The present invention relates to refrigerator apparatus, and more particularly to a cryogenic cooler apparatus in which regeneration and contact between sources of hot and cold are improved to facilitate cooling to temperatures in the range of 3.degree.-4.degree. K.
The proliferation of products utilizing infrared detectors and similar heat-sensitive instruments has dramatically increased the need for cryogenic cooler apparatus. Furthermore, superconducting circuitry and hi-field strength superconducting magnets also require cryogenic cooler apparatus.
Many refrigeration systems utilizing Stirling cycle apparatus and Vuilleumier cycle apparatus have heretofore been developed for cryogenic cooling. In general, these cycles may be described as comprising the steps of supplying fluid such as helium under high pressure, initially cooling the fluid by passing it through regenerators while maintaining the high pressure, and then finally further cooling the initially cooled fluid through expansion and discharge. Typically, such apparatus incorporate pistons or displacers which are reciprocated in cylinders to force the fluid back and forth through regenerators in the appropriate phase relationship to produce cooling. Many of these apparatus have utilized multiple stages.

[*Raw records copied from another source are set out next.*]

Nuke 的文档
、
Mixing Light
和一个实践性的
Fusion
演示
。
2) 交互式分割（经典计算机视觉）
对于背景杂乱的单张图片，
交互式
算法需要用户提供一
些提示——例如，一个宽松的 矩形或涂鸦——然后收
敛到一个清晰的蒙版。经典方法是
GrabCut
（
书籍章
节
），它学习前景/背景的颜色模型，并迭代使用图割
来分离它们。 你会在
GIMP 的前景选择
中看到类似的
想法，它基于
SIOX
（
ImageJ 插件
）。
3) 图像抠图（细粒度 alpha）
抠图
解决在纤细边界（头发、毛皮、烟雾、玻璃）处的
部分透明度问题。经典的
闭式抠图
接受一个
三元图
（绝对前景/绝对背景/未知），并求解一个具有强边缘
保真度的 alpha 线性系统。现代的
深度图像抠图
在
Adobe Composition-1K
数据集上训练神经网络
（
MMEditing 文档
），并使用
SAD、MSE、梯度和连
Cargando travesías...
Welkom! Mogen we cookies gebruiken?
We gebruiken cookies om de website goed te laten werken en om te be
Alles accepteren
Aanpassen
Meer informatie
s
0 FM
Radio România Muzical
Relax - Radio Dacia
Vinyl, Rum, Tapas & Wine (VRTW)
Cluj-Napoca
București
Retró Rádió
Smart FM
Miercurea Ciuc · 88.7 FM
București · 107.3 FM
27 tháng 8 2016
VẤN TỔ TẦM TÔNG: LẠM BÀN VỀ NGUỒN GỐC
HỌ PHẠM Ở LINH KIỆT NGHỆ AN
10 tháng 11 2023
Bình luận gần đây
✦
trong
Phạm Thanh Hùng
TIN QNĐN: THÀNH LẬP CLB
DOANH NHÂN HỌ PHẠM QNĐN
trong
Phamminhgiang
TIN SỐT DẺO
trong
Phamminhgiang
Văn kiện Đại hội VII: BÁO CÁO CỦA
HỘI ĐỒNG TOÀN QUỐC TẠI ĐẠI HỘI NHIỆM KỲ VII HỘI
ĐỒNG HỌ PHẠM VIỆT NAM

In cryogenic applications such as those described above, it is generally desirable to cool a medium to a temperature very close to absolute zero. For example, this will maximize sensitivity in a detector or minimize electrical resistance in a conductor. Prior cryogenic cooler apparatus of the Stirling cycle type or of the Vuilleumier cycle type are generally capable of cooling to temperatures in the range of 10.degree.-15.degree. K. In order to produce temperatures in the range of 4.degree.-10.degree. K., it is common to pre-cool helium in a mechanical refrigerator of the aforementioned type. The helium is then passed through a counter-current heat exchanger and finally through a Joule-Thomson expansion valve. The evolving cold gases or vapors pass back up through the heat exchanger, respectively pre-cooling the higher pressure gas before it is throttled. The aforementioned system which utilizes heat exchangers and unidirectional flow is complex, expensive, and susceptible to failures such as plugging due to freezing impurities.
Representative of the U.S. patents relating to cryogenic cooler apparatus are U.S. Pat. Nos. 3,218,815; 3,321,926; 3,372,554; 3,530,681; 3,678,992; 3,717,004; 3,765,187; 3,794,110; 3,991,586; 4,019,336; 4,044,567; 4,078,389; and 4,090,859. The aforementioned U.S. Pat. No. 3,218,815 discloses various cryogenic color apparatus including multiple displacers with internal regenerators. The heat exchange flow path extends through the regenerators and through narrow annular passages between the displacers and the cylinder walls. The aforementioned U.S. Pat. No. 3,794,110 discloses the utilization of .sup.3 He and .sup.4 He or a mixture of the same in heat exchangers in dilution refrigeration systems designed for cooling to temperatures below 10.degree. K.
Also of general interest in this field are the following articles: "The Stirling Refrigeration Cycle" by J. W. L. Kohler published in Scientific American magazine, "Miniature single-stage cryogenerator reaches 30 deg K." by Bernard Kovit published in the January, 1961 issue of Space/Aeronautics magazine, and "Timed surge chamber creates self-acting cryogenic cooler" published in the Oct. 12, 1970 issue of Produce Engineering magazine.